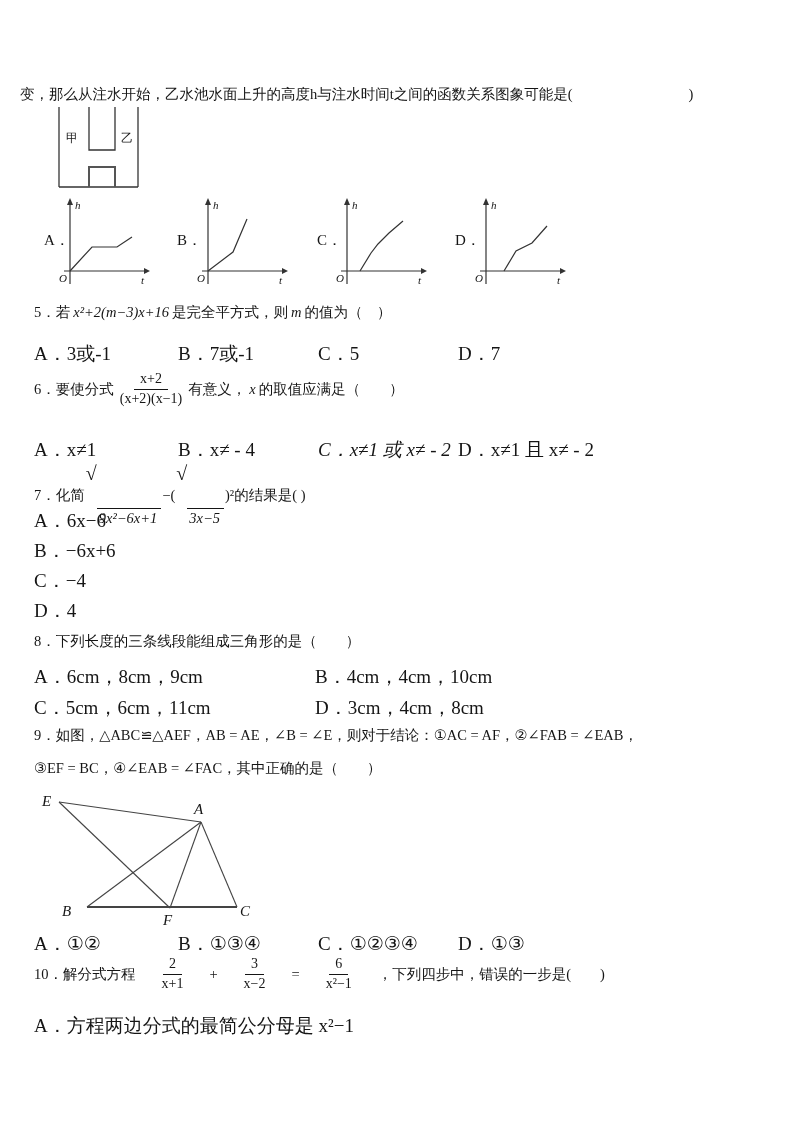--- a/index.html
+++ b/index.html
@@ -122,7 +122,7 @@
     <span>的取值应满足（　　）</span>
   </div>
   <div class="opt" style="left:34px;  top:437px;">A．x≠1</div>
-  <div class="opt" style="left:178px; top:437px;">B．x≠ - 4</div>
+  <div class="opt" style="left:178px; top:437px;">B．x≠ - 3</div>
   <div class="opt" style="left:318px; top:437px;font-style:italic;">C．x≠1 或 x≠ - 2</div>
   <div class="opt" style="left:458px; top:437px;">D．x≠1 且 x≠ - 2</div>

§ Assignment:
The listing should be transcribed in full, exactly, and without its pictures.

§ Task result:
--- a/index.html
+++ b/index.html
@@ -122,7 +122,7 @@
     <span>的取值应满足（　　）</span>
   </div>
   <div class="opt" style="left:34px;  top:437px;">A．x≠1</div>
-  <div class="opt" style="left:178px; top:437px;">B．x≠ - 4</div>
+  <div class="opt" style="left:178px; top:437px;">B．x≠ - 3</div>
   <div class="opt" style="left:318px; top:437px;font-style:italic;">C．x≠1 或 x≠ - 2</div>
   <div class="opt" style="left:458px; top:437px;">D．x≠1 且 x≠ - 2</div>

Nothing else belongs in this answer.